---- DATA EXTRACT

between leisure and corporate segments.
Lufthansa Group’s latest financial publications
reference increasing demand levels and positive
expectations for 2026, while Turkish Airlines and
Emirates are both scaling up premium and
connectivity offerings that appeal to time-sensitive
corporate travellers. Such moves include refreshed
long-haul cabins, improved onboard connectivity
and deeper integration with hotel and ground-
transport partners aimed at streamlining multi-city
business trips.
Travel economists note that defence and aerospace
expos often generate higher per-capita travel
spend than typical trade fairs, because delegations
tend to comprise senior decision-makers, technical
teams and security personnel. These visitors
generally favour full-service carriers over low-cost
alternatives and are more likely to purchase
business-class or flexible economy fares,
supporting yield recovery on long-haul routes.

--------
---- DATA EXTRACT

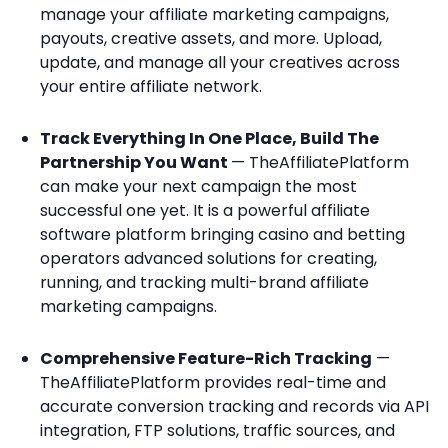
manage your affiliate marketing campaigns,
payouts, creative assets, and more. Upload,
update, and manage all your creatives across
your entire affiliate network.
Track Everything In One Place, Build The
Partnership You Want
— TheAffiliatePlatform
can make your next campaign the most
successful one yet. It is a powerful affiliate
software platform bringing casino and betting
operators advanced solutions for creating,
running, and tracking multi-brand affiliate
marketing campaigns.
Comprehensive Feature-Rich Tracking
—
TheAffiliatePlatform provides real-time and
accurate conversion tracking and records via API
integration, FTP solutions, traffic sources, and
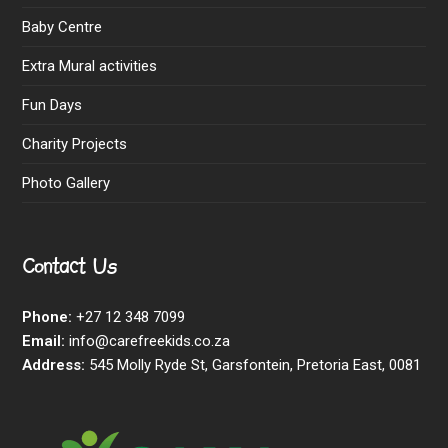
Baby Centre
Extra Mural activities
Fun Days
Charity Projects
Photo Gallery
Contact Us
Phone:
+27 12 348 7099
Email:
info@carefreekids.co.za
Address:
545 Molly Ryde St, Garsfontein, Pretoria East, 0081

--------

### EXERCISE BRIEF
Copy all the lines from the data above that hold the word "more".

### RESPONSE TO THIS EXERCISE
alternatives and are more likely to purchase
payouts, creative assets, and more. Upload,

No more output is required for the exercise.